#### Text ####
Ball Rifled Barrel

Abstract

A firearm, including a barrel having a plurality of spherical bearings contacting a projectile discharged therethrough, is disclosed. Each of a plurality of sets of centrally apertured discs retains a plurality of rotatable spherical bearings. A part of each bearing within a set of discs extends into the centrally disposed aperture. The sets of discs are mounted adjacent one another within a sleeve to form a barrel for a firearm. The bore of the firearm is defined by the innermost extensions of the spherical bearings within a set of discs. A key way within each of the discs with a helically formed key extending adjacent the inner surface of the sleeve to angularly position each of the discs about its longitudinal axis. The spherical bearings of the positioned discs thereby define a number of helixes within the bore of the barrel, where the number of helixes corresponds to the number of spheres retained by a set of discs.

Description

The present patent application describes subject matter related to the subject matter of copending patent applications entitled "Low Friction Projectile", filed Oct. 2, 1972, and assigned Ser. No. 294,280 and "Rotary Shell Chamber", filed Dec. 18, 1972, and assigned Ser. No. 316,119 and invented by the same inventor.

The present invention relates to rifled barrels, and more particularly, to barrels having a plurality of bearings extending into the bore to guide the passage of a projectile therethrough.

Firearms which discharge a single projectile or bullet at a time usually incorporate a bullet guide feature within the barrel referred to as rifling. In conventional firearms, the rifling is obtained by means of two or more helical ridges or lands within the bore and extending for the full length of the bore.

There are several conventional methods for manufacturing a rifled barrel. In essence, these methods incorporate the following two steps. First, a hole is drilled throughout the length of the barrel. The diameter of the hole is of a lesser diameter than the diameter of the bullet. Second, two or more grooves are cut or milled in a helical path throughout the length of the hole. The depth of the grooves may vary depending upon the bore diameter and type of bullet to be fired therethrough. For the calibers usually used in military rifles or in hunting rifles, the depth of the grooves is approximately 0.0035 to 0.004 inches. The pitch of the grooves may vary between one revolution per 8 inches of bore to one revolution per 12 inches of bore.
#### Supplied entries ####
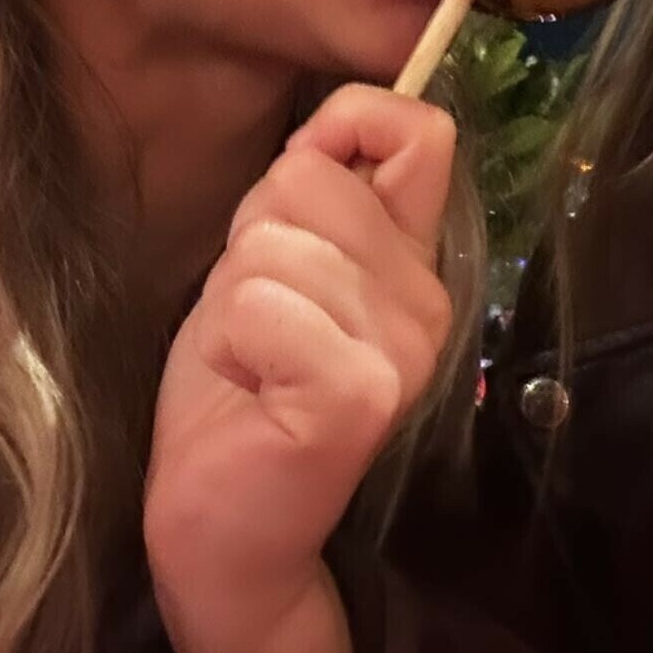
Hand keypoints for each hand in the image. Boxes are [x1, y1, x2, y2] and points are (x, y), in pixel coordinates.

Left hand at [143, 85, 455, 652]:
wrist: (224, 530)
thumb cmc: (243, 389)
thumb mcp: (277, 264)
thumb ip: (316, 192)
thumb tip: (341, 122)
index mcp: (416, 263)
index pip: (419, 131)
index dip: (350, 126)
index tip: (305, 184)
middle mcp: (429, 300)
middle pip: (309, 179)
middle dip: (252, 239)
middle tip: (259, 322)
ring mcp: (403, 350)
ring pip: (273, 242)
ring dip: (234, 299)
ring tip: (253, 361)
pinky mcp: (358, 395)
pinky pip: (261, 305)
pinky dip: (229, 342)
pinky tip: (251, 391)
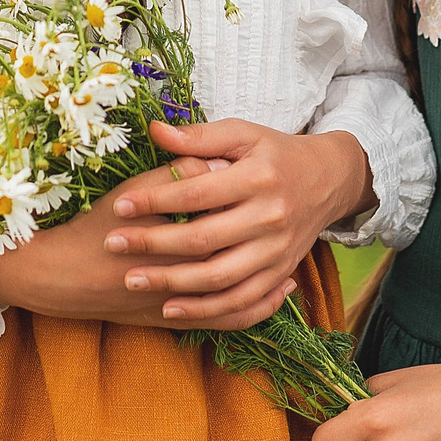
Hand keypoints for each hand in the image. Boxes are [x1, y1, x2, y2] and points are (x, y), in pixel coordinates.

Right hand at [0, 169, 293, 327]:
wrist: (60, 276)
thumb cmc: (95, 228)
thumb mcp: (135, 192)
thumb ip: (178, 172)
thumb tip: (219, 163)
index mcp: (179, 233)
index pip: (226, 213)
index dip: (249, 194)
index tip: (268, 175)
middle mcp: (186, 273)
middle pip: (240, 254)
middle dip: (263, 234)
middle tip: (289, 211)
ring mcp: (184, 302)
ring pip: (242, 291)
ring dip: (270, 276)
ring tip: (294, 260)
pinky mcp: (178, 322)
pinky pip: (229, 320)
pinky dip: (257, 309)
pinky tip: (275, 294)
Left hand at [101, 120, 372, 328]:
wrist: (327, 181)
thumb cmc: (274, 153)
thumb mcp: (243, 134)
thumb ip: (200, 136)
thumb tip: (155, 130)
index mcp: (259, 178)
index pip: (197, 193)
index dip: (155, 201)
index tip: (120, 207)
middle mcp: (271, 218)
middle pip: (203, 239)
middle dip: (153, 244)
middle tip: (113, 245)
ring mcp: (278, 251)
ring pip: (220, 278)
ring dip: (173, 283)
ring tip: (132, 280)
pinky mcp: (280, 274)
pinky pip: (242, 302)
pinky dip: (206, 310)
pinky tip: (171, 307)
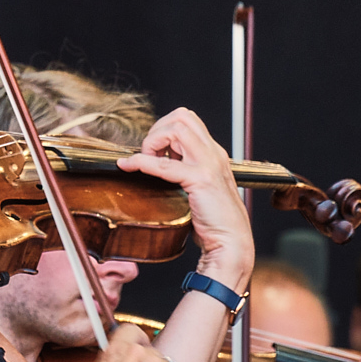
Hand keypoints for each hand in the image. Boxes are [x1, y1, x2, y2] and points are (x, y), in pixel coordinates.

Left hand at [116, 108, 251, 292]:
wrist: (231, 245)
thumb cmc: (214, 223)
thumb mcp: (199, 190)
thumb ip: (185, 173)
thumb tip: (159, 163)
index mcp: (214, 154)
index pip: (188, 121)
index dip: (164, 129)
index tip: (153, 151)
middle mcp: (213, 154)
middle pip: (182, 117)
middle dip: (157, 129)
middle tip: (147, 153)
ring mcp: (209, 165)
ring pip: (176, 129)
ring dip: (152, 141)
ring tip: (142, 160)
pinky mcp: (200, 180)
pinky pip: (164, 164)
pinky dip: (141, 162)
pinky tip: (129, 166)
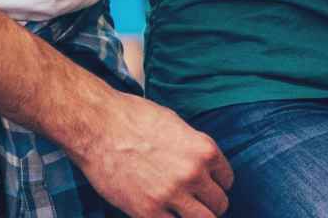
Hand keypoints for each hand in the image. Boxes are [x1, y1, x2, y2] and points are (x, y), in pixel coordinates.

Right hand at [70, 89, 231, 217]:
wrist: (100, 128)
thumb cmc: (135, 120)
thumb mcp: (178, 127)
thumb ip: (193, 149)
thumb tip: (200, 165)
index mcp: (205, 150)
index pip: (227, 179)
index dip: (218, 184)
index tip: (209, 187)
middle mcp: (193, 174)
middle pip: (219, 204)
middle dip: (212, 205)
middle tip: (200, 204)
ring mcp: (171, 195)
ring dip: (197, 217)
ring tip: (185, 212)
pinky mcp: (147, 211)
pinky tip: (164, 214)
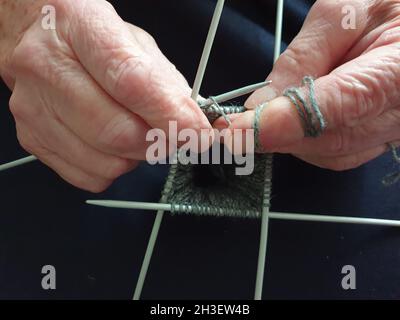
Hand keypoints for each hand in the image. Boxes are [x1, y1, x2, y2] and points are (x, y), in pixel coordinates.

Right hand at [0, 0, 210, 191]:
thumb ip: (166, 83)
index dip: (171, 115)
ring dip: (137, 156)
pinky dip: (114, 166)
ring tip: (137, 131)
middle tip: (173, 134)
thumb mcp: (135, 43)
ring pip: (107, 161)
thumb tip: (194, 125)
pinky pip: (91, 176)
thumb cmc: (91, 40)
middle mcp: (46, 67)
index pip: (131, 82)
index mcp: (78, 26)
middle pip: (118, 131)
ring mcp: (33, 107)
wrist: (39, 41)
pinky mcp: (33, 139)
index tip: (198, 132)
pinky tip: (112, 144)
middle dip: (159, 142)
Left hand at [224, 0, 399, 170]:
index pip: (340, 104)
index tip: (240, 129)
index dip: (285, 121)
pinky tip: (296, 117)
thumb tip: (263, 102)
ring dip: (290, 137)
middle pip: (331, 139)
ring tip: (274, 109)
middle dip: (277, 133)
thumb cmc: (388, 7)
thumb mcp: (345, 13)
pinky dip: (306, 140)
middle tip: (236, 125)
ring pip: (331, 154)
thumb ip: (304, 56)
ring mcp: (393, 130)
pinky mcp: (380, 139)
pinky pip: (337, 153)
####
▶ _Problem 1_
Answer these from the ball rifled barrel patent:
(a) What holds each plurality of rotatable spherical bearings?
(b) What groove depth applies to the calibers usually used in military or hunting rifles?
(c) On what date was the application titled "Rotary Shell Chamber" filed?
▶ _Problem 2_
Please revise the stretch of the ball rifled barrel patent from "The present patent" through "the same inventor.", replacing "copending" with "pending".
▶ _Problem 3_
Carry the ball rifled barrel patent on from its final sentence.

▶ _Exercise output 1_
(a) Each of a plurality of sets of centrally apertured discs.
(b) Approximately 0.0035 to 0.004 inches.
(c) Dec. 18, 1972.

▶ _Exercise output 2_
The present patent application describes subject matter related to the subject matter of pending patent applications entitled "Low Friction Projectile", filed Oct. 2, 1972, and assigned Ser. No. 294,280 and "Rotary Shell Chamber", filed Dec. 18, 1972, and assigned Ser. No. 316,119 and invented by the same inventor.

▶ _Exercise output 3_
The rifling in a barrel performs a primary function of imparting a spinning motion to the bullet about its longitudinal axis. The spinning bullet, in accordance with well-known gyroscopic principles, tends to be more stable in flight and less deflected by wind shear than a non-spinning bullet. Thus, a more accurate firearm is obtained if the firearm incorporates the rifling feature.

In order to insure that the spinning motion is in fact imparted to the bullet, there must be a friction fit between the bullet and the lands, which friction fit tends to form a plurality of channels about the periphery of the bullet corresponding to the lands. The bullet, as it travels through the bore, will spin because there is less friction between the bullet and the bore when the formed channels follow the helical path of the lands. Because of the friction fit, the periphery of the bullet disposed intermediate the formed channels will extend into the grooves adjacent the lands. The reduced space within the grooves tends to form a seal between the adjacent periphery of the bullet and the groove to more effectively prevent an escape of the expanding gases between the bullet and the groove.

Before the advent of fast burning gunpowder, the friction fit described above served a further useful purpose. The friction fit tended to restrain the passage of the bullet through the bore and thereby impeded the acceleration of the bullet. The slow initial velocity of the bullet provided a time lapse during which the slow burning powder could fully ignite. Thereby, a maximum gas pressure buildup would occur before the bullet exited from the bore.

With the presently available and widely used fast burning gunpowders or propellants, a portion of the force is exerted by the propellant and is used to form the channels within the outer, surface of the bullet. After the channels are formed, however, there is no need for the bullet to continue to be frictionally in contact with the barrel to establish a time lapse and permit the propellant to fully ignite before the bullet exits from the barrel.

It is therefore a primary object of the present invention to provide a low friction path for a projectile traveling through a barrel while forcing the projectile to spin about its longitudinal axis.

Another object of the present invention is to provide a low friction bore for various sized barrel lengths.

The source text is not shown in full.